Being “remote,” and having “control” can mean different things in different circumstances. For instance: remote can refer to a geographical distance, as in working from home–remotely; or, being standoffish—aloof, and distant. How about “having control” in the sense of managing a situation versus being manipulative, or grabbing the steering wheel?
Of course when you put these terms together you may think of a model car or plane, something along those lines. In a technical work context it takes on a different meaning: Remote monitoring and control is a discipline unto itself, being able to safely, accurately and effectively oversee a process that might be dangerous, complicated, and/or critical. Being very good at remote monitoring and control is an art form, one that we practice regularly.
It means we can provide our clients with the ability to safely, from a distance and/or over a prescribed period of time, perform important tests or production functions at a lower risk, at a reduced cost, and at a predictable level. These factors are all important whether you’re watching a pipeline, monitoring an assembly process of a medical device or production of food ingredients, or conducting a specialized test of a new product.

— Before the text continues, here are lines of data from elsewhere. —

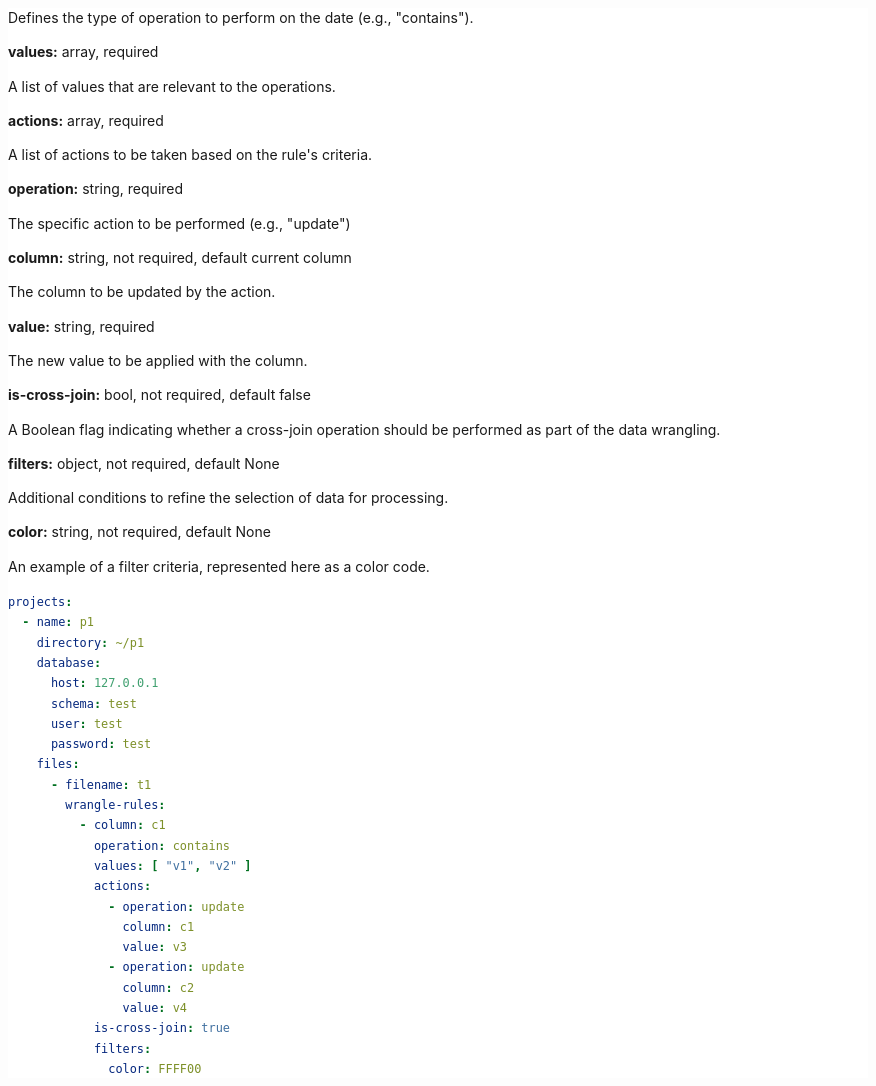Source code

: Defines the type of operation to perform on the date (e.g., "contains").

**values:** array, required

A list of values that are relevant to the operations.

**actions:** array, required

A list of actions to be taken based on the rule's criteria.

**operation:** string, required

The specific action to be performed (e.g., "update")

**column:** string, not required, default current column

The column to be updated by the action.

**value:** string, required

The new value to be applied with the column.

**is-cross-join:** bool, not required, default false

A Boolean flag indicating whether a cross-join operation should be performed as part of the data
wrangling.

**filters:** object, not required, default None

Additional conditions to refine the selection of data for processing.

**color:** string, not required, default None

An example of a filter criteria, represented here as a color code.

```yaml
projects:
  - name: p1
    directory: ~/p1
    database:
      host: 127.0.0.1
      schema: test
      user: test
      password: test
    files:
      - filename: t1
        wrangle-rules:
          - column: c1
            operation: contains
            values: [ "v1", "v2" ]
            actions:
              - operation: update
                column: c1
                value: v3
              - operation: update
                column: c2
                value: v4
            is-cross-join: true
            filters:
              color: FFFF00
```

We use technology such as machine vision, data acquisition hardware and software, production control systems (such as PLCs), etc. to enable these systems this way. State-of-the-art communications, be they wireless or cabled, provide us the ability to do this from a safe distance or where geography makes it untenable to do so up close, often.
As these technologies become integral with control systems that allow us to precisely and properly meter out dosages and control process flows, we can execute more and better projects this way. We can offer innovative and ever more sophisticated techniques for clients to run their businesses.
One medical device manufacturer uses these technologies to repeatedly test a new medical device in development. Company and FDA and other requirements drive a need for repeatability, leveraging the functions inherent in the automation of life test fixtures. Recording the operations and being able to store, search, report, and analyze them offers auditability and accountability that is necessary and beneficial. Trying to do this without automation and without the data acquisition and monitoring functions of technologies such as we employ is currently impractical. Would you want to run a million cycles, write down all the results, speak to them and report on them in detail, AND have that data appropriately accessible for 20 years without such state of the art support?
Numerous oilfield service companies use remote monitoring and control to perform both long-duration (28-day testing) of high pressure test systems for proving out new or refurbished tools and downhole instruments. These get subjected to simulated extreme conditions. You would not want to be under 40,000 psi of pressure, or 300-degrees Celsius temperatures for a month, would you? So wire it up and do it remotely, use machine vision systems to record every second and play back as needed (watch the failures as well as the non-events).